他親眼看到,佩斯卡的腦袋突然被無形的力量砸成了血糊。
——「不死者教會」教主佩斯卡,在被押送途中意外身亡。
菲爾抖了抖報紙,叼著菸捲站在大街上,將一枚硬幣扔給買報的商戶。
「糟了,本來是我要做的事情,被人捷足先登了」
他靠在牆上,撇著嘴,覺得不可思議。
「這麼一來,你的自由就不是我給你的了。」
菲爾扭過頭。
菲尼斯就在他旁邊喝著速溶咖啡。
女人無所謂的搖頭。
「所以你是怎麼找到我的?」
「氣味啊。
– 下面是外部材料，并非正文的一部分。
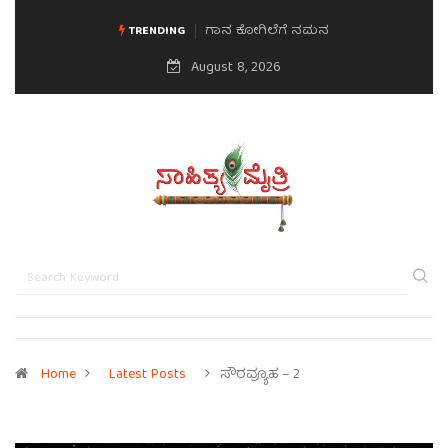
ಗಾನ ಕೋಗಿಲೆಗೆ ನಮನ
ಮನಸಿನ ಸವಿಭಾವ
TRENDING
August 8, 2026
Home
Latest Posts
ಸೌರವ್ಯೂಹ – 2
」菲爾說道:「我鼻子特別靈敏。」
「奇怪的人。」
「你們教主死了,你現在怎麼打算?」
菲尼斯想到之前在歐米茄核心區域裡和菲爾的談話。
佩斯卡能遠程控制菲尼斯的生死,但佩斯卡死了,菲尼斯倒是算自由了。
女人仰頭看著陰沉的天空,豎起衣領把腦袋遮住。
「我能怎麼打算,我也不知道」
「不,不是。」
菲爾站到她面前,笑著說:
「我不是跟你提過那件事兒嗎?」
菲尼斯一怔。
「你是說你愛我?」
「嗯!」菲爾笑著點頭:「你看,你們教主已經死了,現在能給我答覆了吧?」
「我對感情這種事兒,沒知覺」菲尼斯為難,但想了啥,問道:「你不是說能帶我去看各類世界嗎?也許時間久了,我說不準能給你答案。」
【暴食者】要承載靈魂,最好對方同意,否則無法把那個魂魄活著分離出身體。
「那,你得死一次。」
「無所謂。」
菲尼斯聳了聳肩膀。
下一秒,菲爾就在大街上,用手洞穿了菲尼斯的心臟,然後把女人吸收進了手掌中。
這一幕讓大街混亂了起來。
菲爾毫不在乎,他打算直接離開劇本,為了菲尼斯,他等了一整天,花費的額外金幣也有些多了。
就在這時。
遠處一把飛刀刺來,菲爾手如殘影般用手指夾住刀刃。
飛刀上掛著一張紙條。
上面寫道:5900,我的編號,同屬獵魔人,回去後聊聊煎藥。
菲爾樂了出來。
對飛刀發出的方位搖了搖手指,表示收到。
情侶酒店。
三層。
李諾扒在窗台上,面頰消瘦,瞪著死魚眼。
他看著菲爾消失了蹤跡,心裡頭的大石頭也算落下了。
「老馬去找他那群教徒了,等他把事情辦完,我再把夏諾雅整出來,再收割一波,就回家。」
李諾微不可見的頷首,為自己的機智感到驕傲。
就在他自戀時
茶白探出白皙的手臂,從後把他薅回床上。